First person - Takuma Kozono.

First Person is a series of interviews with the first authors of a selection of papers published in Biology Open, helping early-career researchers promote themselves alongside their papers. Takuma Kozono is first author on ' Novel protocol to observe the intestinal tuft cell using transmission electron microscopy', published in BiO. Takuma is a project assistant professor in the lab of Atsushi Nishikawa at Tokyo University of Agriculture and Technology, investigating the morphology and functions of organelles in the cells.

Takuma Kozono

What is your scientific background and the general focus of your lab?

My scientific background is cell biology and we are focusing on the morphology and functions of the organelles in the cells. Although the shape and functions of organelles are diversified depending on the cell types, we particularly have interests in the distinctive structures of the organelles in the tuft cell, a chemosensory cell in the small intestine.

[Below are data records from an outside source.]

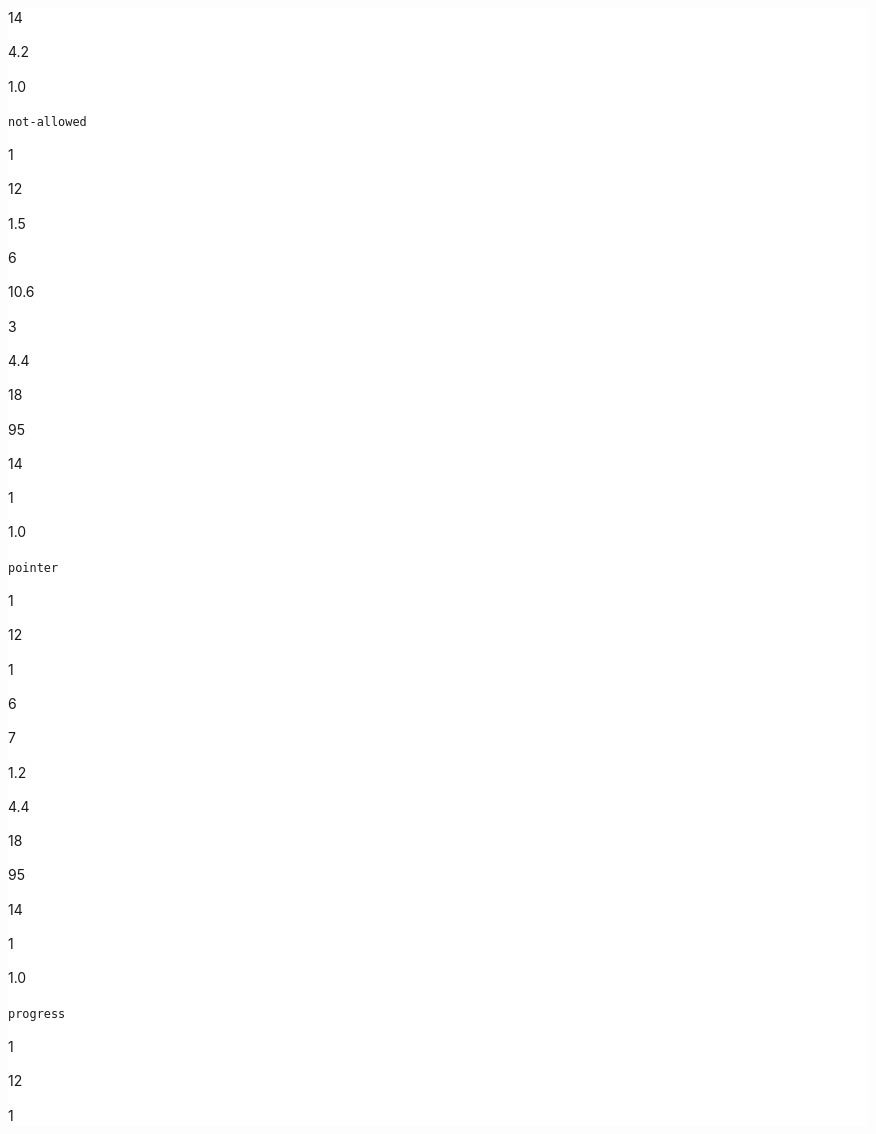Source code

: 14

4.2

1.0

`not-allowed`

1

12

1.5

6

10.6

3

4.4

18

95

14

1

1.0

`pointer`

1

12

1

6

7

1.2

4.4

18

95

14

1

1.0

`progress`

1

12

1
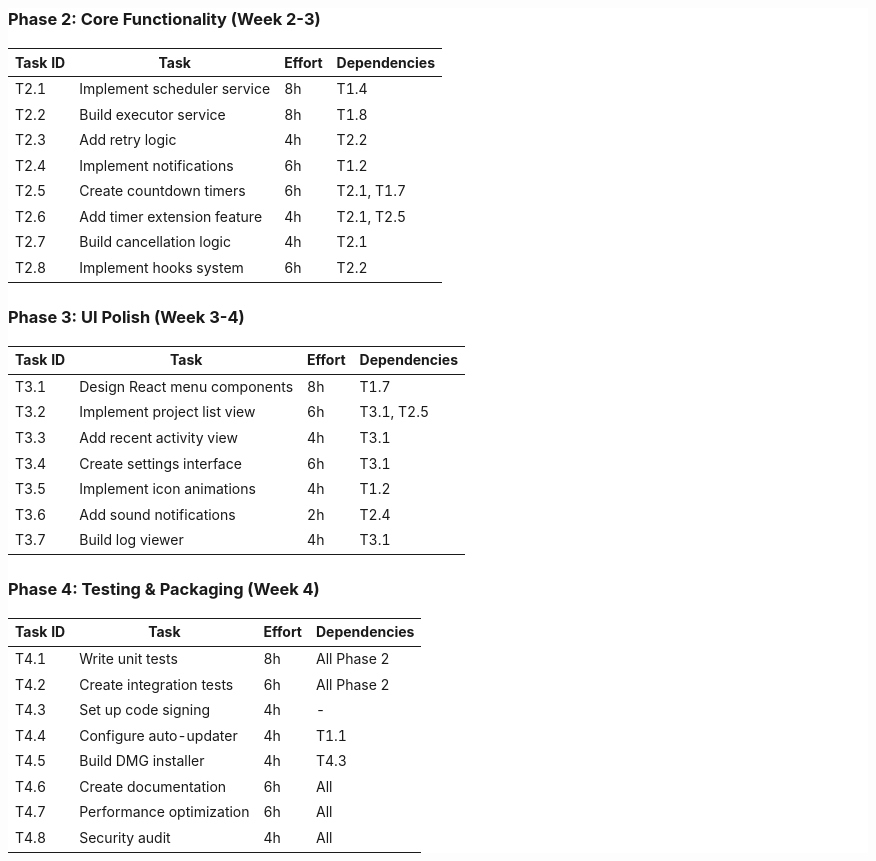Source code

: ### Phase 2: Core Functionality (Week 2-3)

| Task ID | Task | Effort | Dependencies |
|---------|------|--------|--------------|
| T2.1 | Implement scheduler service | 8h | T1.4 |
| T2.2 | Build executor service | 8h | T1.8 |
| T2.3 | Add retry logic | 4h | T2.2 |
| T2.4 | Implement notifications | 6h | T1.2 |
| T2.5 | Create countdown timers | 6h | T2.1, T1.7 |
| T2.6 | Add timer extension feature | 4h | T2.1, T2.5 |
| T2.7 | Build cancellation logic | 4h | T2.1 |
| T2.8 | Implement hooks system | 6h | T2.2 |

### Phase 3: UI Polish (Week 3-4)

| Task ID | Task | Effort | Dependencies |
|---------|------|--------|--------------|
| T3.1 | Design React menu components | 8h | T1.7 |
| T3.2 | Implement project list view | 6h | T3.1, T2.5 |
| T3.3 | Add recent activity view | 4h | T3.1 |
| T3.4 | Create settings interface | 6h | T3.1 |
| T3.5 | Implement icon animations | 4h | T1.2 |
| T3.6 | Add sound notifications | 2h | T2.4 |
| T3.7 | Build log viewer | 4h | T3.1 |

### Phase 4: Testing & Packaging (Week 4)

| Task ID | Task | Effort | Dependencies |
|---------|------|--------|--------------|
| T4.1 | Write unit tests | 8h | All Phase 2 |
| T4.2 | Create integration tests | 6h | All Phase 2 |
| T4.3 | Set up code signing | 4h | - |
| T4.4 | Configure auto-updater | 4h | T1.1 |
| T4.5 | Build DMG installer | 4h | T4.3 |
| T4.6 | Create documentation | 6h | All |
| T4.7 | Performance optimization | 6h | All |
| T4.8 | Security audit | 4h | All |
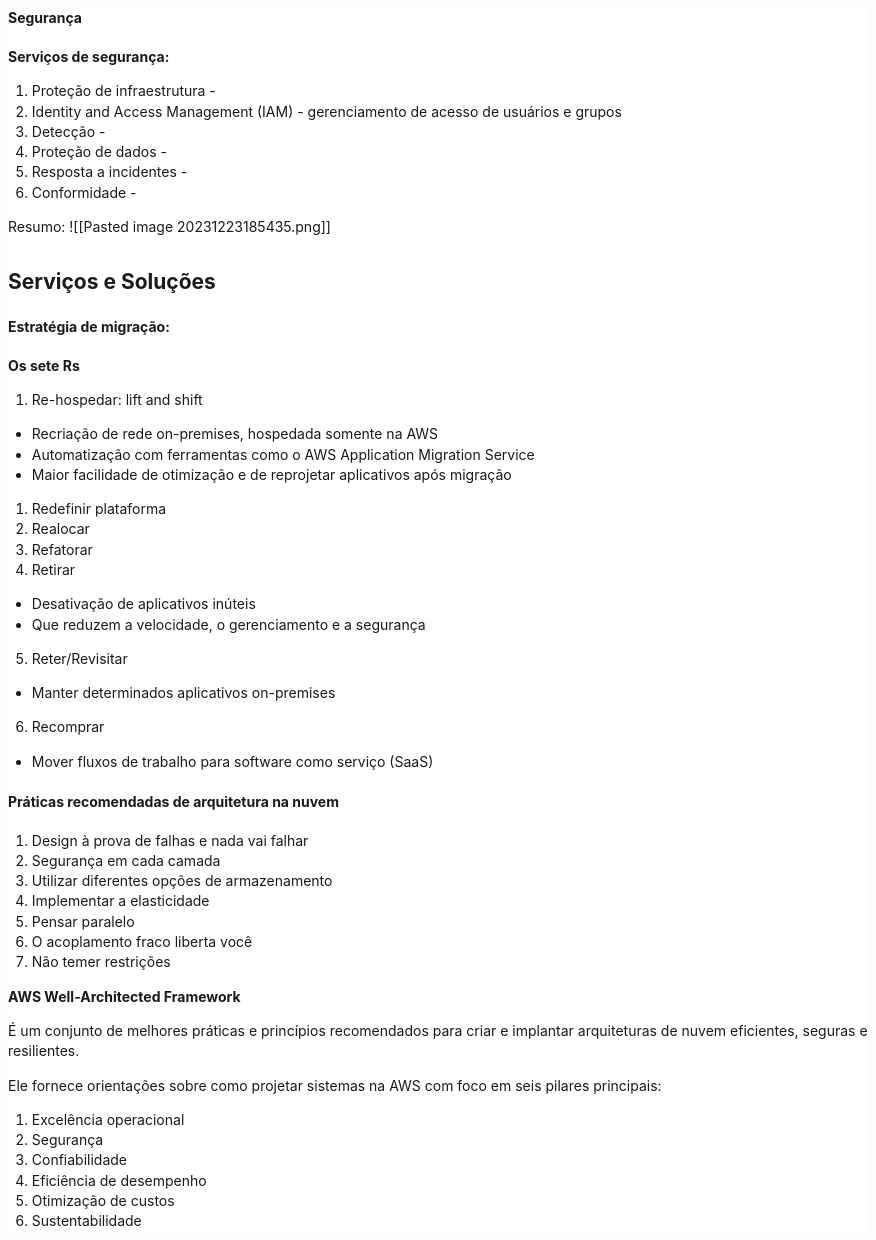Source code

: #### Segurança

**Serviços de segurança:**
1. Proteção de infraestrutura -
2. Identity and Access Management (IAM) - gerenciamento de acesso de usuários e grupos 
3. Detecção -
4. Proteção de dados - 
5. Resposta a incidentes -
6. Conformidade - 

Resumo:
![[Pasted image 20231223185435.png]]


## Serviços e Soluções

#### Estratégia de migração:

**Os sete Rs**
1. Re-hospedar: lift and shift
- Recriação de rede on-premises, hospedada somente na AWS
- Automatização com ferramentas como o AWS Application Migration Service
- Maior facilidade de otimização e de reprojetar aplicativos após migração
1. Redefinir plataforma
2. Realocar
3. Refatorar
4. Retirar
- Desativação de aplicativos inúteis
- Que reduzem a velocidade, o gerenciamento e a segurança
5. Reter/Revisitar
- Manter determinados aplicativos on-premises
6. Recomprar
- Mover fluxos de trabalho para software como serviço (SaaS)

#### Práticas recomendadas de arquitetura na nuvem

1. Design à prova de falhas e nada vai falhar
2. Segurança em cada camada
3. Utilizar diferentes opções de armazenamento
4. Implementar a elasticidade
5. Pensar paralelo
6. O acoplamento fraco liberta você
7. Não temer restrições

**AWS Well-Architected Framework**

É um conjunto de melhores práticas e princípios recomendados para criar e implantar arquiteturas de nuvem eficientes, seguras e resilientes. 

Ele fornece orientações sobre como projetar sistemas na AWS com foco em seis pilares principais:

1. Excelência operacional
2. Segurança
3. Confiabilidade
4. Eficiência de desempenho
5. Otimização de custos
6. Sustentabilidade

How would you explain the main findings of your paper to non-scientific family and friends?

“A picture is worth a thousand words”. Similarly in biology, the observation of the tissue structures, cell shape and intracellular structures with eyes via microscopy is very important to imagine how the cells constitute our body and how the structures in the cells are involved with physiological responses. For many decades, the pictures at high magnification acquired by transmission electron microscopy (TEM) have provided such important visual information to us. However, it is still very hard to find the targets to observe by TEM in cases where they are a small population of cells, such as tuft cells. In our paper, we introduce a time-saving and cost-effective protocol to observe the tuft cells by TEM.

“A picture is worth a thousand words”

What are the potential implications of these results for your field of research?

Helminth infection is a worldwide problem to solve. The small intestinal tuft cell is a key player to detect the helminth infection and activate immune responses to expulse the worms. Although the tuft cells have many unique structures, the biological significances have not been determined. Furthermore, it was very hard to find the tuft cells by TEM due to its extremely low frequency in the tissue, as we mentioned above. We believe that our protocol promotes the use of electron microscopic approaches to investigate the tuft cell and contributes to our understanding of how these morphological features are important for its physiological function.

“Although the tuft cells have many unique structures, the biological significances have not been determined.”

A TEM image of the apical region in the murine small intestinal tuft cell. The tuft cell has unique structures such as developed microvilli, a tubulovesicular system and distinguished cytoskeletal structures.

What, in your opinion, are some of the greatest achievements in your field and how has this influenced your research?

The first discovery of the tuft cell with distinguished microvilli was in 1956 by Rhodin et al. Since then, the existence of the tuft cell in various tissues has been reported thanks to the hard work of many researchers using electron microscopic approaches. However, its physiological functions had been poorly understood. In 2016, it was reported that small intestinal tuft cells detect the helminth infection and are involved with the expulsion of the worms (Gerbe et al., 2016; Howitt et al., 2016; von Moltke et al., 2016). Furthermore, single-cell RNA-sequence analysis, the recent revolutionary technology, provided us with information regarding the genes expressed in the tuft cells (Haber et al., 2017). In this context, we thought that it was time to accelerate combinational studies using electron microscopy and genetic models to understand the biological significance of the structures specific to tuft cells. Therefore, we tried the development of the efficient novel protocol to observe the tuft cells by TEM, prior to the physiological studies.

What changes do you think could improve the professional lives of early-career scientists?

For early-career scientists, long-term employment is important to concentrate their research. However, it is the current situation that many young researchers are required to move to another place after a relatively short term. Thereby, the contract of employment sometimes weighs more than their scientific curiosity. Substantially, science should be to seek our curiosity without paying attention to the contractive term. For the improvement of the current situation, acknowledgment by society of how the development of science is worth it for people's lives will be required. We think that this will be achieved by the prompted scientific interaction between society and researchers. On this point, researchers should actively promote their studies using more general words and not technical terms. The acknowledgment by the society will finally bring the change to the environment of science such as employment of early-career researchers, research grants, education, etc., to drive the development of the science.

What's next for you?

I will continue the work at Tokyo University of Agriculture and Technology to understand the biological significances of the specific structures in the tuft cells from various approaches including this novel protocol.